Tuesday, May 23, 2006

Accountability

I’m all for accountability. I am a numbers person, and, more importantly, a results person. Numbers can give you a relatively objective view of how an organization is performing.

I actually think kids should be given standardized tests every month in every subject. Maybe every two weeks. As a teacher this would give you a “real time” look at how each student is progressing. As an administrator testing kids every month would give you an accurate view of how both the students and the teachers are doing.

Why do we only test kids once a year? That doesn’t make sense. Once you get the results the school year is finished. That’s like a CEO checking the stock price once a year or a businessman checking sales volume after he’s fired.

That being said I think the accountability system in American education is a joke. Why? For a variety of reasons, but let me give you two.

One, it is insane to place such immense pressure on administrators, teachers, and students through fear of district takeover, firings, and the repeating of grades respectively, and then allow those same administrators and teachers to administer the test that their job depends on. Cheating is bound to happen. In fact, cheating on a wide scale is simply inevitable. In my personal experience I have seen cheating on standardized tests; teachers giving students answers on state-tests. Second-hand from Mississippi Teacher Corps teachers and others I have heard many stories of cheating on state-tests. Having schools administer their own state-tests is like inviting the fox into the henhouse to take inventory.

Two, you can’t hold students accountable without giving them good teachers. As important as administrators, home life, parental involvement, and a host of other factors are, the problem of education in America today is that there simply aren’t enough good teachers. More to the point there are too many bad teachers. I estimate the good teacher/bad teacher ration to be about 1/10. For every one good teacher there are about 10 bad teachers (and also about 10 average teachers). And, of course, the good teachers are clustered at the good schools, the average teachers at the average schools, and the bad teachers at the bad schools. As long as the teaching profession remains a woefully underpaid one this ratio will remain the same.

What do I think of accountability and No Child Left Behind (NCLB)? I think it is a rigged test. Rigged to show the country that public schools are terrible and thus to pave the way for the privatization of education. I think NCLB is gift to Corporate America. Education is one of the last, gigantic revenue streams not yet available to them. Health care, communications, and energy have all been given away. Social security and public education are all that remain. Watch closely…

1 comment:

A. Monroe said...

I can't argue with this post. Assessment/evaluation is supposed to guide instruction. Instead, the powers that be have used high-stakes testing to hold teachers and administrators accountable.
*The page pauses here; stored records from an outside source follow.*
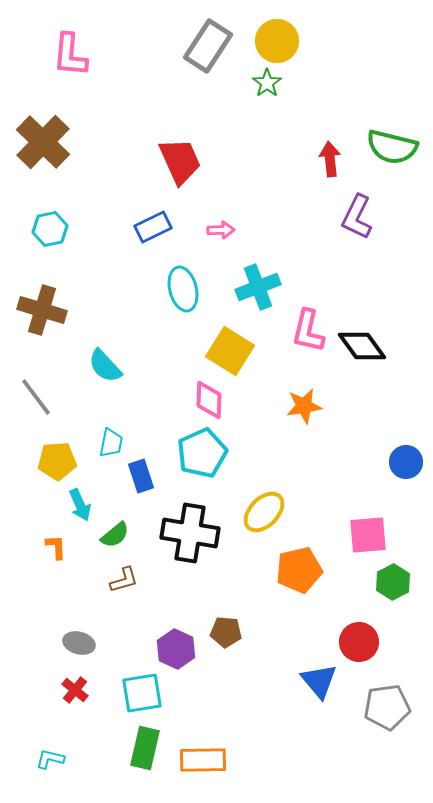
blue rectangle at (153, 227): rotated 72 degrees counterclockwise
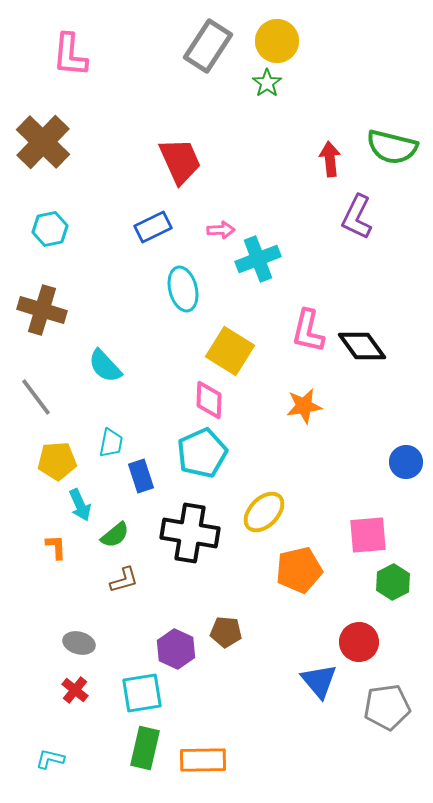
cyan cross at (258, 287): moved 28 px up
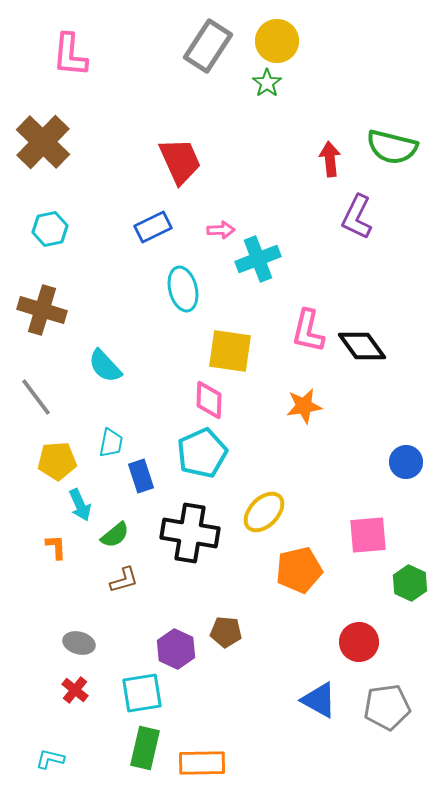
yellow square at (230, 351): rotated 24 degrees counterclockwise
green hexagon at (393, 582): moved 17 px right, 1 px down; rotated 8 degrees counterclockwise
blue triangle at (319, 681): moved 19 px down; rotated 21 degrees counterclockwise
orange rectangle at (203, 760): moved 1 px left, 3 px down
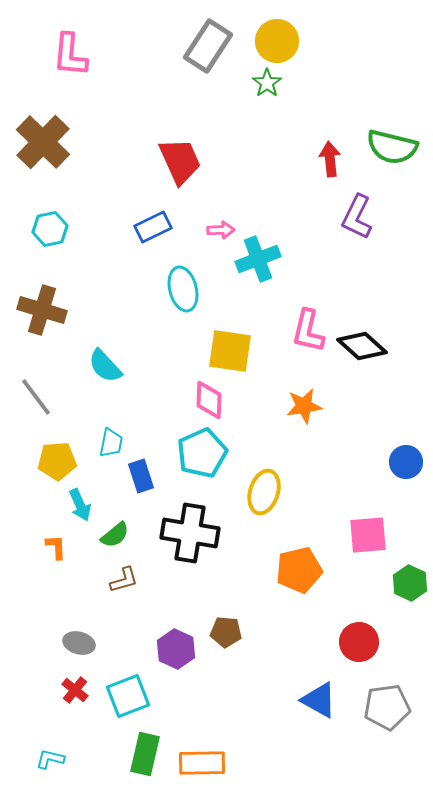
black diamond at (362, 346): rotated 12 degrees counterclockwise
yellow ellipse at (264, 512): moved 20 px up; rotated 27 degrees counterclockwise
cyan square at (142, 693): moved 14 px left, 3 px down; rotated 12 degrees counterclockwise
green rectangle at (145, 748): moved 6 px down
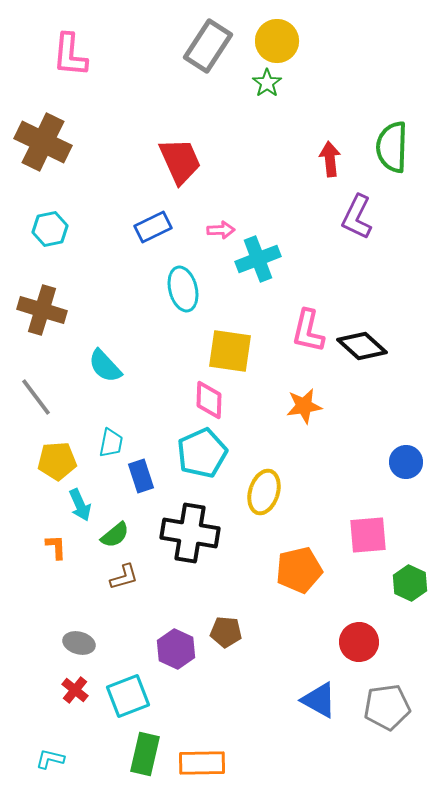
brown cross at (43, 142): rotated 18 degrees counterclockwise
green semicircle at (392, 147): rotated 78 degrees clockwise
brown L-shape at (124, 580): moved 3 px up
It is a joke to think the testing has anything to do with student achievement. It should, but it doesn't.

By the way, I am not one of the two readers of your blog that you mentioned in another post. Instead I am just a colleague checking to see how far behind she is on her own efforts at blogging. I probably should have saved my comments and used them in my own post. To my horror, you have at least 6 additional posts since the last time I checked.